"Il n'y a pas lieu de statuer sur les conclusions des requêtes dirigées contre les dispositions du décret du 30 mars 2021" qui modifiait le calcul de l'allocation, conclut le Conseil d'Etat dans sa décision.
C'est la fin d'une longue bataille menée par les syndicats contre cette réforme présentée en juillet 2019 par Edouard Philippe et Muriel Pénicaud, dont l'application avait été reportée plusieurs fois du fait de la crise du Covid et de rebondissements judiciaires.
Pour Michel Beaugas (FO), ce rejet est "une déception car la réforme est mauvaise et, contrairement à ce que dit le gouvernement, ne favorisera pas le recours à moins de contrats courts".
L'Unsa y voit "un coup dur pour les demandeurs d'emploi", dans un communiqué.
Les juges ont suivi l'avis de la rapporteure publique Marie Sirinelli qui avait rejeté un à un lors de l'audience les arguments des syndicats.
Au centre du contentieux, le nouveau mode de calcul du salaire journalier de référence (SJR), base de l'allocation chômage, qui va pénaliser l'indemnisation des demandeurs d'emploi alternant périodes de travail et d'inactivité.
Dans un contexte de baisse du chômage et de difficultés de recrutement, Emmanuel Macron a répété que cette réforme était "indispensable (...) pour rendre la reprise du travail plus attractive dans tous les cas", les règles précédentes pouvant rendre parfois plus rémunératrice cette "permittence" qu'une activité continue à mi-temps par exemple.

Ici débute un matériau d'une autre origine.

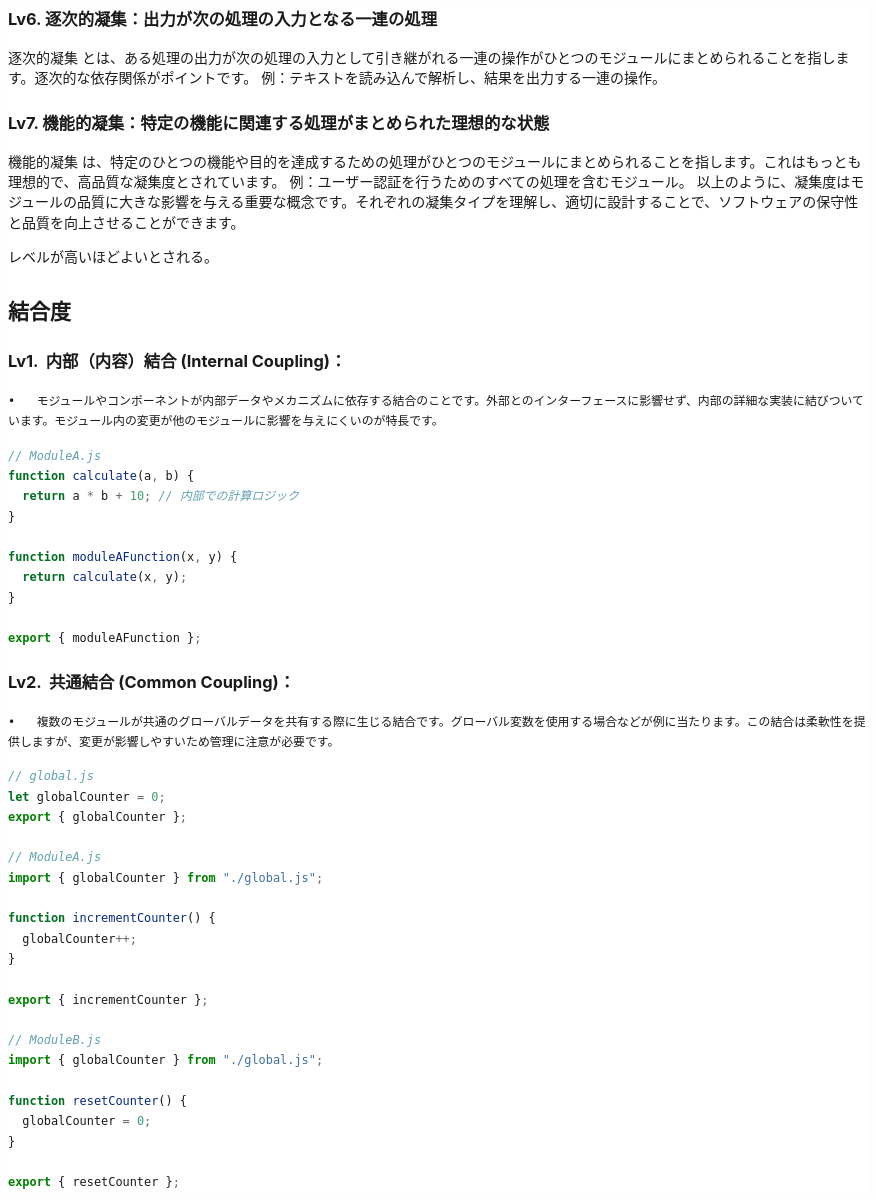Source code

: ### Lv6. 逐次的凝集：出力が次の処理の入力となる一連の処理

逐次的凝集 ​ とは、ある処理の出力が次の処理の入力として引き継がれる一連の操作がひとつのモジュールにまとめられることを指します。逐次的な依存関係がポイントです。
例：テキストを読み込んで解析し、結果を出力する一連の操作。

### Lv7. 機能的凝集：特定の機能に関連する処理がまとめられた理想的な状態

機能的凝集 ​ は、特定のひとつの機能や目的を達成するための処理がひとつのモジュールにまとめられることを指します。これはもっとも理想的で、高品質な凝集度とされています。
例：ユーザー認証を行うためのすべての処理を含むモジュール。
以上のように、凝集度はモジュールの品質に大きな影響を与える重要な概念です。それぞれの凝集タイプを理解し、適切に設計することで、ソフトウェアの保守性と品質を向上させることができます。

レベルが高いほどよいとされる。

## 結合度

### Lv1. ​ 内部（内容）結合 (Internal Coupling)​：

    •   モジュールやコンポーネントが内部データやメカニズムに依存する結合のことです。外部とのインターフェースに影響せず、内部の詳細な実装に結びついています。モジュール内の変更が他のモジュールに影響を与えにくいのが特長です。

```js
// ModuleA.js
function calculate(a, b) {
  return a * b + 10; // 内部での計算ロジック
}

function moduleAFunction(x, y) {
  return calculate(x, y);
}

export { moduleAFunction };
```

### Lv2. ​ 共通結合 (Common Coupling)​：

    •   複数のモジュールが共通のグローバルデータを共有する際に生じる結合です。グローバル変数を使用する場合などが例に当たります。この結合は柔軟性を提供しますが、変更が影響しやすいため管理に注意が必要です。

```js
// global.js
let globalCounter = 0;
export { globalCounter };

// ModuleA.js
import { globalCounter } from "./global.js";

function incrementCounter() {
  globalCounter++;
}

export { incrementCounter };

// ModuleB.js
import { globalCounter } from "./global.js";

function resetCounter() {
  globalCounter = 0;
}

export { resetCounter };
```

Pour y remédier, la réforme de 2019 prévoyait que le SJR soit calculé en divisant les salaires perçus au cours des 24 mois avant le chômage par l'ensemble des jours - et non plus les seuls jours travaillés - entre le premier et le dernier jour d'emploi.

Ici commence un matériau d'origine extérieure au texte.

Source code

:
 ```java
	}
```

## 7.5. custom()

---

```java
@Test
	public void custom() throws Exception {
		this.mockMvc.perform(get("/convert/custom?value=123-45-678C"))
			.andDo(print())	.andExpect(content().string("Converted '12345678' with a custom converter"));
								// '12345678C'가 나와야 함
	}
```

Mécaniquement, cela baisse fortement le montant de l'allocation (puisqu'on divise le même salaire par plus de jours) de ceux qui ne travaillent pas en continu.
"Revirement"
Le Conseil d'Etat avait d'ailleurs invalidé en novembre 2020 cette mesure au motif qu'elle entraînait "une différence de traitement manifestement disproportionnée" entre chômeurs.
Au terme d'une concertation avec les partenaires sociaux, l'exécutif avait pris un nouveau décret fin mars - celui sur lequel le Conseil d'Etat s'est prononcé mercredi - qui plafonne le nombre de jours non travaillés pris en compte dans le calcul.

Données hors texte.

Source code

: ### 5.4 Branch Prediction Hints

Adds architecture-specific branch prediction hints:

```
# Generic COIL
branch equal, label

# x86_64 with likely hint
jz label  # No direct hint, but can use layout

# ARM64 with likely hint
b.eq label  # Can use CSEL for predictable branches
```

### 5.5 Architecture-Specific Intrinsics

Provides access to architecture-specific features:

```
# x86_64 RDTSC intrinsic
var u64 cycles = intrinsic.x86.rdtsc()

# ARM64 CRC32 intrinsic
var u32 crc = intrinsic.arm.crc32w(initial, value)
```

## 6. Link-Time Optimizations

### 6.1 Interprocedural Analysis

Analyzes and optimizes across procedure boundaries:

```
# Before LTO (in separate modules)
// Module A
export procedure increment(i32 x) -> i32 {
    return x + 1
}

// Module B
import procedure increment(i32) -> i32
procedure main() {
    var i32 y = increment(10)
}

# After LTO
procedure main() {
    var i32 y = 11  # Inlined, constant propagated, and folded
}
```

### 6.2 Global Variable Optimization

Selon l'Unédic, plusieurs centaines de milliers de demandeurs ouvrant des droits dans l'année suivant l'application de la réforme toucheront cependant une allocation mensuelle plus faible (de 17% en moyenne).
Mais pour les juges, ces différences de traitement relevées par l'Unédic "bénéficient aux personnes dont les périodes d'emploi sont les plus rapprochées" et ne sont pas "manifestement disproportionnées" grâce au plafonnement.
Dans un communiqué, la CGT s'interroge sur ce "revirement du Conseil d'Etat". "La campagne présidentielle a-t-elle impliqué des pressions sur la plus haute juridiction administrative ?", se demande-t-elle.
Les syndicats déploraient aussi le décalage entre l'entrée en vigueur du nouveau mode de calcul le 1er octobre et celle du bonus-malus sur les entreprises (dans sept grands secteurs consommateurs de contrats courts) qui n'aura d'effet sur les cotisations chômage qu'en septembre 2022 et que pour deux mois... les règles devant déjà être renégociées pour novembre 2022.
L'exécutif, qui compte sur cette mesure pour lutter contre l'abus de contrats précaires, répond que la période d'observation des entreprises pour calculer cette modulation a démarré dès juillet 2021.
Les économies attendues par la réforme (1,9 milliard en 2022 dont 800 millions liés au SJR, selon l'Unédic) vont au-delà de celles fixées initialement par le gouvernement (entre 1 et 1,3 milliard).
Le reste de la réforme contestée est aussi appliqué depuis le 1er décembre.
Il faut désormais avoir travaillé six mois au lieu de quatre pour bénéficier d'une allocation chômage.
La dégressivité de 30% (pour les chômeurs de moins de 57 ans ayant perdu une rémunération supérieure à 4.500 euros brut) s'applique au 7e mois et non plus au 9e.
Une commission de suivi des effets de la réforme, associant les partenaires sociaux, doit être instaurée début 2022.